The three tiers also have a solid presence in Publix’s fresh foods department, including bakery, meat, deli and produce. Recently, Publix expanded GreenWise to the deli and bakery departments.

Jane Pixley, Publix’s business development director of bakery, is always pushing the own-brand angle in fresh foods.

“I always get asked by customers, ‘How much local product do you do?’ I tell them that we’re making it from scratch in the store, and you can’t get any more local than that,” Pixley says. “In the deli, [our employees] are hand-breading and frying our chicken. [In the meat department], they are cutting and grinding. Customers can always see our mixers, ovens and meat cutters at work.”

The loyalty factor is a two-way street. Publix knows how vital it is to be loyal to its customers. This is where service, that all-important fourth tier, has had a tremendous impact.

“Our competitors can’t replicate our people,” Brous says. “We’re about having relationships with our customers and meeting their needs. We’re in our 87th year, and we have never changed our core philosophy or culture.”

The fact that Publix is an employee-owned company — and the largest employee-owned supermarket chain in the United States — has everything to do with its employees wanting to embrace service like a bear hug.

“There is skin in the game,” Brous says. “You go to work every day knowing that you own a piece of this.”

Tough customer

Publix, in addition to working with outside suppliers, has its own manufacturing facilities: three dairies (Lakeland; Deerfield Beach, Fla.; Lawrenceville, Ga.), two bakeries (Lakeland, Atlanta), one deli kitchen (Lakeland) and four fresh foods operations (Lakeland, Deerfield Beach, Lawrenceville and Jacksonville, Fla.).

“We have one captive customer, which is Publix,” says Karen King, Publix’s director of industrial operations and business development. “We see the manufacturing investment as a competitive advantage. We can provide low-cost and differentiated products with proprietary recipes.”

Like any manufacturer, King says Publix is always looking to control costs and make sure it remains relevant to its retail business. Publix manufacturing is the largest food supplier to Publix Super Markets in food dollars but not SKUs.

“We don’t just develop products out of the box,” King adds. “We work together with retail and make sure we are investing our resources where retail needs them.”

Publix takes pride in being a tough customer — to its own manufacturer and outside suppliers. “If you talk to our suppliers, they will say we are among the toughest customers they have,” Brous says. “But they will always say at the same time that we are fair and consistent and know exactly what our expectations are.”

In terms of new products, nothing is rolled out until it’s absolutely, positively ready. Sometimes this can take up to two years. “If we put a product out there, we know we have done our research, and it’s going to be a quality product,” Brous says.

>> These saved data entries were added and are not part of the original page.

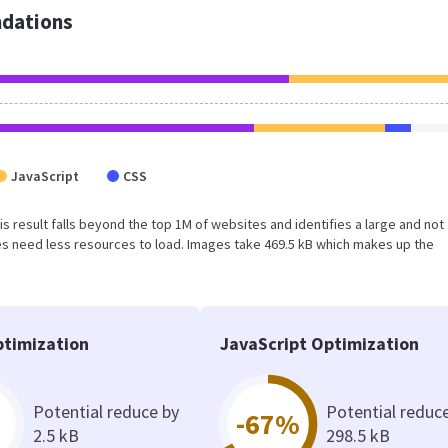
dations
JavaScript
CSS
his result falls beyond the top 1M of websites and identifies a large and not
s need less resources to load. Images take 469.5 kB which makes up the
timization
JavaScript Optimization
Potential reduce by
Potential reduc
-67%
2.5 kB
298.5 kB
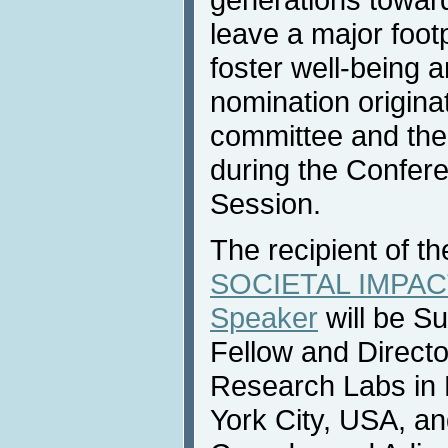
leave a major foot
foster well-being 
nomination origina
committee and the
during the Confer
Session.
The recipient of t
SOCIETAL IMPACT
Speaker
will be S
Fellow and Directo
Research Labs in
York City, USA, an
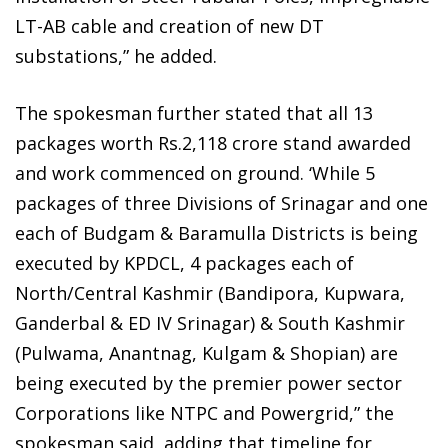
LT-AB cable and creation of new DT
substations,” he added.
The spokesman further stated that all 13
packages worth Rs.2,118 crore stand awarded
and work commenced on ground. ‘While 5
packages of three Divisions of Srinagar and one
each of Budgam & Baramulla Districts is being
executed by KPDCL, 4 packages each of
North/Central Kashmir (Bandipora, Kupwara,
Ganderbal & ED IV Srinagar) & South Kashmir
(Pulwama, Anantnag, Kulgam & Shopian) are
being executed by the premier power sector
Corporations like NTPC and Powergrid,” the
spokesman said, adding that timeline for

New items also aren’t rolled out without associates sampling them. It’s vital to the process, Pixley points out. One time, Pixley was standing unnoticed in the checkout line at a Publix store when the cashier said to a customer in front of her, “Oh, you’re buying the new bakery item that was just introduced this week. I tried it this morning, and you are going to love it.”

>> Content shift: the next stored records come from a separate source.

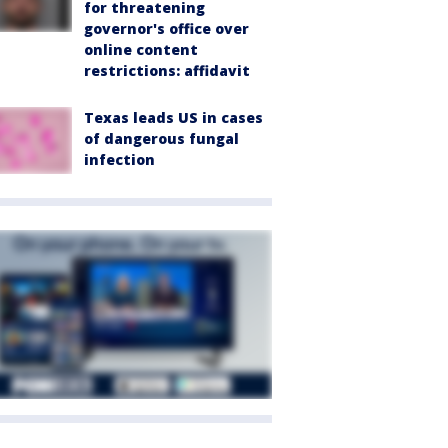
for threatening
governor's office over
online content
restrictions: affidavit
Texas leads US in cases
of dangerous fungal
infection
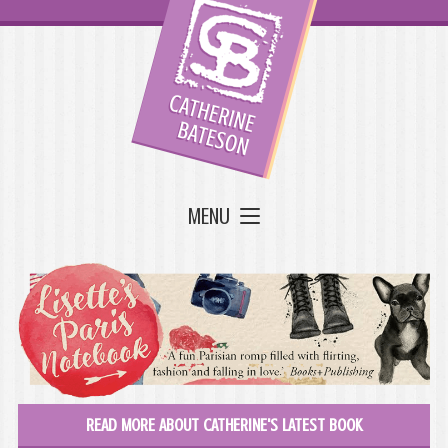
MENU
READ MORE ABOUT CATHERINE'S LATEST BOOK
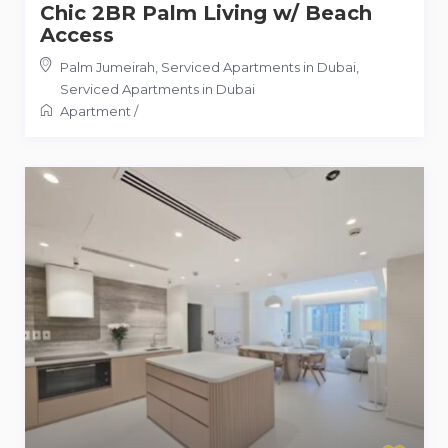
Chic 2BR Palm Living w/ Beach
Access
Palm Jumeirah, Serviced Apartments in Dubai
,
Serviced Apartments in Dubai
Apartment
/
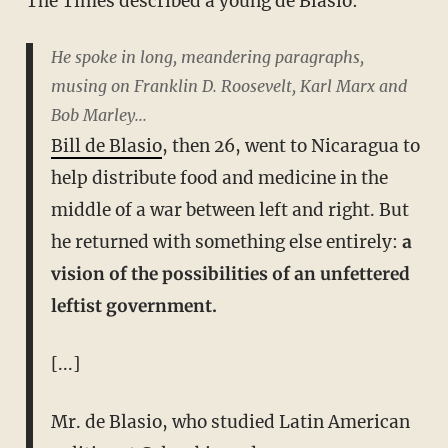
The Times described a young de Blasio:
He spoke in long, meandering paragraphs,
musing on Franklin D. Roosevelt, Karl Marx and
Bob Marley...
Bill de Blasio
, then 26, went to Nicaragua to
help distribute food and medicine in the
middle of a war between left and right. But
he returned with something else entirely:
a
vision of the possibilities of an unfettered
leftist government.
[...]
Mr. de Blasio, who studied Latin American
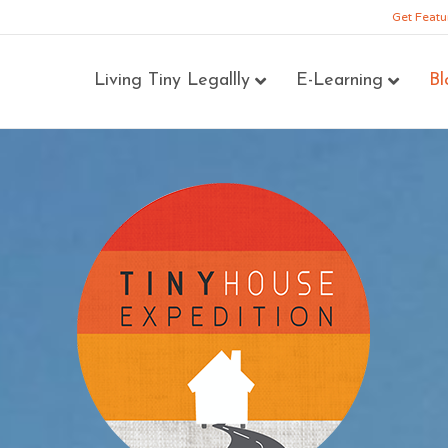
Get Featu
Living Tiny Legallly
E-Learning
Bl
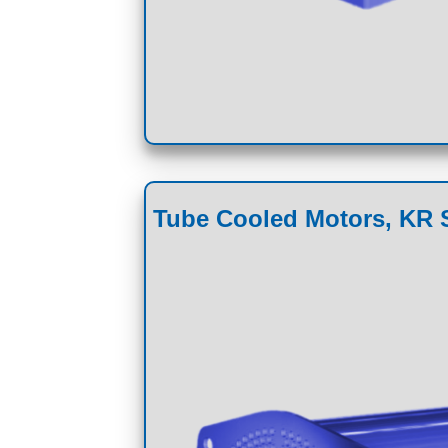
Tube Cooled Motors, KR S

“It was the affirmation from the cashier that the customer had made a good choice,” Pixley says.

Sometimes, outside suppliers will say that Publix needs to offer certain products as private label because their competitors offer them.

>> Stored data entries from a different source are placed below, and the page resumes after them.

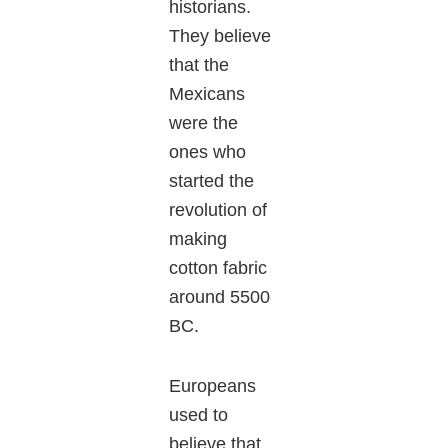
historians.
They believe
that the
Mexicans
were the
ones who
started the
revolution of
making
cotton fabric
around 5500
BC.
Europeans
used to
believe that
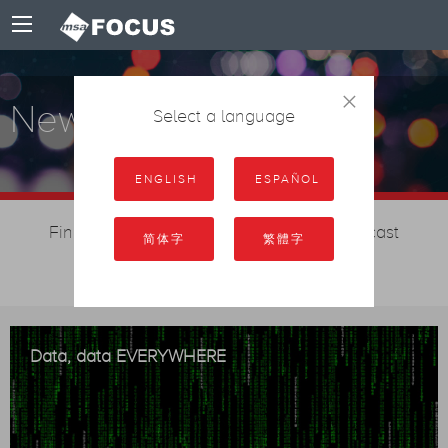
×
News
Select a language
ENGLISH
ESPAÑOL
Find out the latest MSA Focus and broadcast
简体字
繁體字
management news
Data, data EVERYWHERE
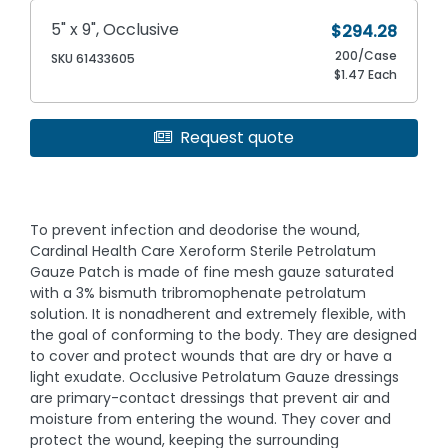
5" x 9", Occlusive
$294.28
200/Case
SKU 61433605
$1.47 Each
Request quote
To prevent infection and deodorise the wound,
Cardinal Health Care Xeroform Sterile Petrolatum
Gauze Patch is made of fine mesh gauze saturated
with a 3% bismuth tribromophenate petrolatum
solution. It is nonadherent and extremely flexible, with
the goal of conforming to the body. They are designed
to cover and protect wounds that are dry or have a
light exudate. Occlusive Petrolatum Gauze dressings
are primary-contact dressings that prevent air and
moisture from entering the wound. They cover and
protect the wound, keeping the surrounding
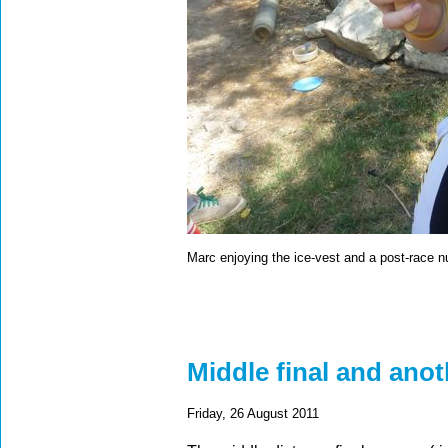
Marc enjoying the ice-vest and a post-race 
Middle final and anot
Friday, 26 August 2011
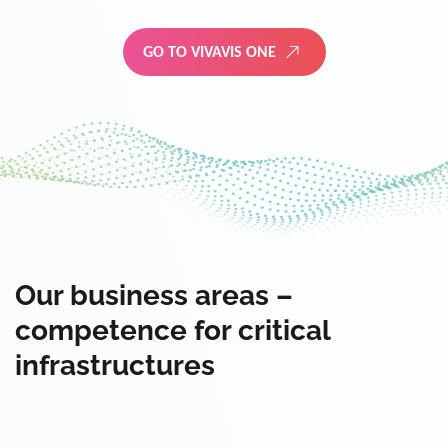
GO TO VIVAVIS ONE
Our business areas –
competence for critical
infrastructures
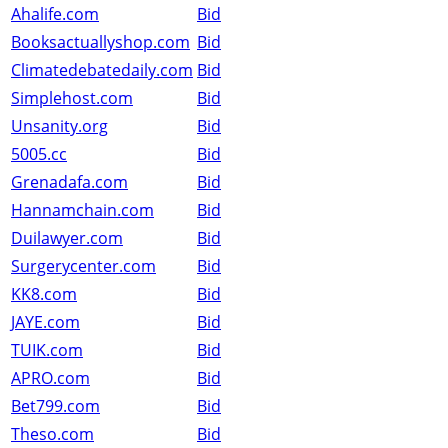
Ahalife.com
Bid
Booksactuallyshop.com
Bid
Climatedebatedaily.com
Bid
Simplehost.com
Bid
Unsanity.org
Bid
5005.cc
Bid
Grenadafa.com
Bid
Hannamchain.com
Bid
Duilawyer.com
Bid
Surgerycenter.com
Bid
KK8.com
Bid
JAYE.com
Bid
TUIK.com
Bid
APRO.com
Bid
Bet799.com
Bid
Theso.com
Bid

“But that’s all the reason we don’t want to offer those products,” Pixley adds. “We don’t want to be a me-too.”

In the future, Publix will challenge itself and its outside suppliers to deliver even more definitive private brands.

“It’s a whole different conversation than the conversation we had 15 years ago,” Brous says. “We want something that’s going to move the needle … something that our customers don’t already have.”

What Publix’s customers absolutely won’t get are private label products they feel they must hide in the kitchen pantry.